> _What to produce_
In your copy, leave out the pictures; write out all the data exactly.

::: Data for the task :::

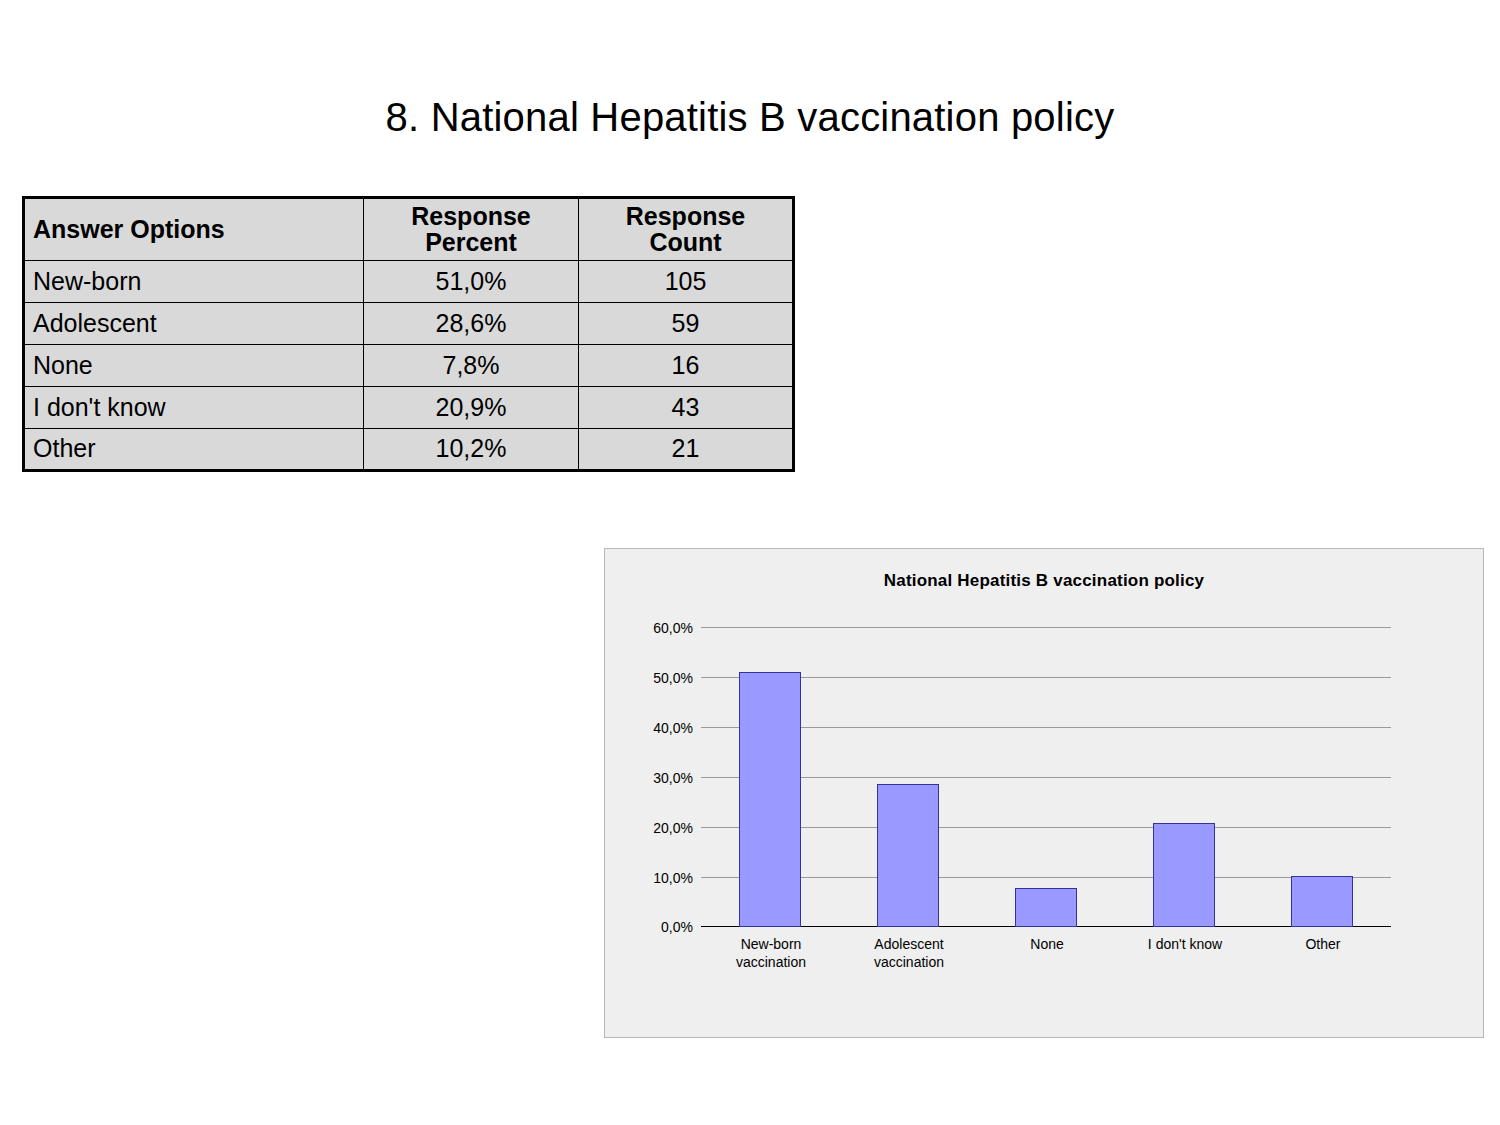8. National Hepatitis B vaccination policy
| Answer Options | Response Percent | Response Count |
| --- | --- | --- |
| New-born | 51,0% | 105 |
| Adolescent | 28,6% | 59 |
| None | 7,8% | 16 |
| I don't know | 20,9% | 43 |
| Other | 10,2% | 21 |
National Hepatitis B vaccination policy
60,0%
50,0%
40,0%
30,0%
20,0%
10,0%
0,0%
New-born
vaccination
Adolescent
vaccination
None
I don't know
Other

:::

> _Result of the task_
8. National Hepatitis B vaccination policy
| Answer Options | Response Percent | Response Count |
| --- | --- | --- |
| New-born | 51,0% | 105 |
| Adolescent | 28,6% | 59 |
| None | 7,8% | 16 |
| I don't know | 20,9% | 43 |
| Other | 10,2% | 21 |
National Hepatitis B vaccination policy
60,0%
50,0%
40,0%
30,0%
20,0%
10,0%
0,0%
New-born
vaccination
Adolescent
vaccination
None
I don't know
Other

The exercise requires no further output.